When I heard that Southwark Playhouse were going to stage Kander & Ebb's musical THE RINK I was excited tempered with worry... always the way when a favourite show is being revived.
In 1984, THE RINK premiered on Broadway with the killer-diller casting of Chita Rivera and Liza Minnelli as estranged mother and daughter Anna and Angel Antonelli, fighting over the imminent demolition of their former home, a roller-skating rink on a now-derelict boardwalk. Anna is glad to finally be rid of the place as it is filled with memories of her unhappy married life and later struggles as a lone parent, while for Angel it's the only home she has ever known after years of unfulfilled searching in California. When she discovers Anna forged her signature on the sale contract, Angel declares war...
Despite the star headliners and a score that is classic Kander & Ebb, the critics were unimpressed and it lasted six months with Liza leaving before the end to check into rehab, Stockard Channing replacing her for the last few weeks. In retrospect, maybe that was the way it should have been all along: Kander and Ebb had wanted it originally as an off-Broadway show with a different book and director, their friend Liza expressed an interest and the investment money poured in, a new director was brought on board and Terence McNally was asked to write a new book. Although judged a failure it did however win Chita Rivera both the Tony and Drama Desk Awards for Best Actress in A Musical.
Jump forward three years and I am on a train up to Manchester to see the British Premiere at Paul Kerryson's northern musical powerhouse The Forum Theatre in Wythenshawe starring the equally magnificent musical talents of Josephine Blake and Diane Langton. They had whetted my appetite by singing some of the songs in the Kander & Ebb tribute show HOW LUCKY CAN YOU GET! that I couldn't let the opportunity pass.... little did I know they were to transfer to London's Cambridge Theatre. But, as I got in to see them in their shared dressing-room after, I'm glad I did!
But history repeated itself: despite their explosive performances and the energetic performances by the male chorus of six, the show received cool reviews from the critics and the show closed after a month despite the goodwill of all who saw it and a rallying campaign by Jo Blake who told me she suspected double-dealing from the show's management. It was all very sad but their dynamic production lives on with the cast recording which captures some of their two unique performances.

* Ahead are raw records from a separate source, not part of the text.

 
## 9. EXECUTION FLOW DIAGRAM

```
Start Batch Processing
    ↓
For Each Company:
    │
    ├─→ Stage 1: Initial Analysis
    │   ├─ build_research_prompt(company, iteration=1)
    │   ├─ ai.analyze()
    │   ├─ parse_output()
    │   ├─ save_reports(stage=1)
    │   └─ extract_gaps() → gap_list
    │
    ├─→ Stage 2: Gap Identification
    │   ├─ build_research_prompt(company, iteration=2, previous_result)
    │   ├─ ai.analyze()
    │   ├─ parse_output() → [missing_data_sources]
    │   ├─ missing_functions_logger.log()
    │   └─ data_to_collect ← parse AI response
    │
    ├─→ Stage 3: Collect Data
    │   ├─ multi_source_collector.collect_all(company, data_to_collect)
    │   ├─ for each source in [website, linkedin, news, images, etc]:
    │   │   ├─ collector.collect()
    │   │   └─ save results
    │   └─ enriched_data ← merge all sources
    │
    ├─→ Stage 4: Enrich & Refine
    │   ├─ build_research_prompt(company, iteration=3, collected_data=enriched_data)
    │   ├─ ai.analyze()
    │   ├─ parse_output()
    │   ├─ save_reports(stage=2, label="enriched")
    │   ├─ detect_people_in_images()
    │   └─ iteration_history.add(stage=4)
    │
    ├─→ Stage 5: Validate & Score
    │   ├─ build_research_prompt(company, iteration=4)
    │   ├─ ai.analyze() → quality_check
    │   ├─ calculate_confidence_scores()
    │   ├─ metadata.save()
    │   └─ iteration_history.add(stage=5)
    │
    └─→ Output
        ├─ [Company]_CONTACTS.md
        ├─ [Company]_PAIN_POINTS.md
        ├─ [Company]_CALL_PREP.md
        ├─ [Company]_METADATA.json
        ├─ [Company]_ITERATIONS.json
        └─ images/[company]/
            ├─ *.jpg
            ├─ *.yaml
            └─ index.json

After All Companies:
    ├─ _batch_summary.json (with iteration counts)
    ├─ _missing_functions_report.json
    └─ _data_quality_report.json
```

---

But to the Southwark playhouse and a new audience... and a new text! There were a few new lines, an altered finale and the biggest surprise was that the show's opening solo for Angel COLOURED LIGHTS now closes the first act rather than a short reprise; I am not totally sure it worked. The show now starts with the book rather with one of Kander & Ebb's signature solo numbers to whisk you into the score straightaway.
Director Adam Lenson's production however moved along like the demolition men on their roller-skates - maybe a bit too briskly at times as several of the numbers were cut-off before the end of the song which frustrated the audience - alright, me - in giving the performers their due.
The pairing of Caroline O'Connor and Gemma Sutton worked well, although both oddly seemed to have dodgy moments with demanding numbers in the second act - Anna's MRS A and Angel's ALL THE CHILDREN IN A ROW - and in the first section of the play O'Connor sometimes over-sold her line-readings - she seemed to be channelling Popeye - but she calmed down as the show went on. No such worries with Gemma Sutton whose Angel was nicely poker-faced and combative.
The six supporting actors who play the demolition men also portray all the men - and sometimes women - in Anna and Angel's flashbacks and I particularly liked Ross Dawes for his spectacular spins in the title number and Ben Redfern's Lenny, quietly loving Anna from afar. The way the auditorium has been configured for this production has cut down on the space for the chaps to do their skating in the title number but Fabian Aloise's choreography managed to still make an impact.
THE RINK is running until June 23rd and if you have never seen it before I urge you to get down to Southwark Playhouse and experience John Kander and Fred Ebb's wonderful Broadway score. My memories of Jo and Di are still intact but it was great to experience it all over again... and congratulate myself on my taste in musicals!